Re: using the stick-blender during dilution: I use mine only once during dilution- when the paste is as soft as jam/jelly. I actually don't really need to stick-blend during dilution, but I just choose to do so to hurry things along. 

To judge whether my globules of paste are soft enough for successful stick-blending, I give the contents of my jar a stir with a knife or spatula. If the knife or spatula cannot slice through the blobs as easily as passing through a blob of fresh grape jelly (i.e., if they feel more firm and rubbery), I place the covered jar back into the boiling water and check again in about 10 minutes or so. Once they are soft enough, I only need to use the stick-blender once, and for no more than about 5 seconds at that.

From that point on, I place my jar back into the water, but with my pot turned off from there on out, and leave things alone to come up to room temp. I take the jar out of the pot once the water is room temp, and leave it to sit on my counter (usually overnight).

Liquid soap will clarify from the bottom up, and mine normally ends up looking like a glass of beer- i.e., clear amber on the bottom with a (temporary) foamy head of about an inch or so in depth on top.

If my calculations were correct and I had added enough dilution water to my jar at the start, the foamy head will gradually dissipate over the next hours into just mere cob-webby wisps floating on top, which to me means that my dilution is 100% complete/successful/done. 

But if I didn't add enough dilution water at the start, the foam will seem to take forever to shrink, and if I poke at it, I'll feel that it's really not foam at all, but a blob of paste that has re-formed. That's my cue that I screwed up and it needs more dilution water, which has actually not happened to me in a long time, i.e., ever since I figured out my dilution rates. The remedy is to add more water a little bit at a time. I always added about 1/2 mL at a time. This water adjusting part can really be a tedious hassle, but if you take meticulous notes while making these adjustments, you'll only ever need to do this once....at least for this particular formula, anyway. lol

If you are boiling your jar of paste/dilution water/SL (not just barely simmering, but a real, true boil), and your paste is still too rubbery/not softening up after an hour, that's a good sign to me that it needs more water. I'd start with 1/2 mL at a time.


IrishLass


----------



## lenarenee (Mar 1, 2016)

Susie said:


> Have you tried adding a bit more water? I never, ever SB my soap during dilution. I use my crock pot and add water until I get down to the next to last lump. Then I turn it off and let it cool over night. I have never had dilution take over 3 hours, either.


 

I tried the crock pot today, added more water - about 5 ounces by volume and the paste just soaks it up like a sponge. The soap actually hardened up back into paste again! Added 2 more ounces by volume, stirred, and turned crock off. 

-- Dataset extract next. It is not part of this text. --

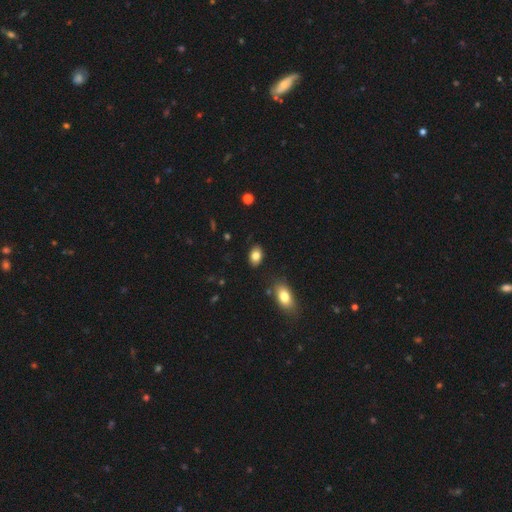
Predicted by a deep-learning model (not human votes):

What am I missing here?  Is it the quantity of paste? I'm trying to dilute almost the entire recipe made of 11 ounces of oil.  The dilution formula was .5 water to 1 of paste, right? 

Is it the heat, or the water that melts the soap?


----------



## Susie (Mar 2, 2016)

lenarenee said:


> I tried the crock pot today, added more water - about 5 ounces by volume and the paste just soaks it up like a sponge. The soap actually hardened up back into paste again! Added 2 more ounces by volume, stirred, and turned crock off.
> 
> What am I missing here?  Is it the quantity of paste? I'm trying to dilute almost the entire recipe made of 11 ounces of oil.  The dilution formula was .5 water to 1 of paste, right?
> 
> Is it the heat, or the water that melts the soap?

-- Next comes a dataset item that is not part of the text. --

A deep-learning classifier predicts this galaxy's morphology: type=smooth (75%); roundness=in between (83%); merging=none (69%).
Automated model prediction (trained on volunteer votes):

Half the paste weight in water is where you START.  Not where you FINISH.  You keep adding water until all the paste melts into liquid.  Hence the need to keep meticulous notes.  It is the water that melts the paste.  The heat just speeds it up.


----------



## lenarenee (Mar 2, 2016)

Susie said:


> Half the paste weight in water is where you START. Not where you FINISH. You keep adding water until all the paste melts into liquid. Hence the need to keep meticulous notes. It is the water that melts the paste. The heat just speeds it up.


 
Okay, thought I read where some people also stopped at .5 and .75.  I'm currently at 2 parts water to 1 part paste. However, it's been heated for hours and despite being covered, it must have lost moisture. 

But the comments that say that 1/2 or 1 milliliter can make a difference - they must be a lot further along in dilution? Because I last added 30 grams of water and it made no difference.


----------



## IrishLass (Mar 2, 2016)

Lenarenee- can you post the recipe and the exact amounts of oil/glycerin and Koh that you used in order to make the paste, and also how you proceeded to make it? Something just seems very off to me.


IrishLass


----------



## Susie (Mar 2, 2016)

I am going to second the request for the entire recipe in weights.  Just to be sure, mind you.


----------



## The Efficacious Gentleman (Mar 2, 2016)

Or if the recipe isn't available, I'll take some scones while I wait.


----------



## lenarenee (Mar 2, 2016)

Total 11 ounces oils, soapcalc with koh at 100% purity, used 97% koh, 1% sf

70% oo  
20    co
10    castor  

part = 62.49
Dissolved 1 part lye and 1 part water, added 2 parts glycerin, lye rounded down, water and glycerin rounded up

added to measured oils, sb'ed until obvious saponification, let it sit and visited with a whisk occasionally until taffy stage. No zap, we both went to bed.

Morning: nice stiff paste, began dilution using mason jar water bath method, and .5 water to 1 paste.

3 hours in - added .25 water to 1 paste with 3% sl added. Turned off heat to water bath. 

End of day 1

Is that enough information?


----------



## IrishLass (Mar 2, 2016)

Thanks, Lenarenee!  That helped!

You have 5% more olive oil in your recipe than I normally use in mine. Generally speaking, the more olive oil in a liquid soap recipe, the more dilution water it will need. The recipe I use contains 65% OO, 25% CO and 10% castor oil, and it dilutes to a beautifully viscous honey-like consistency with 1 part paste to .75 parts water. 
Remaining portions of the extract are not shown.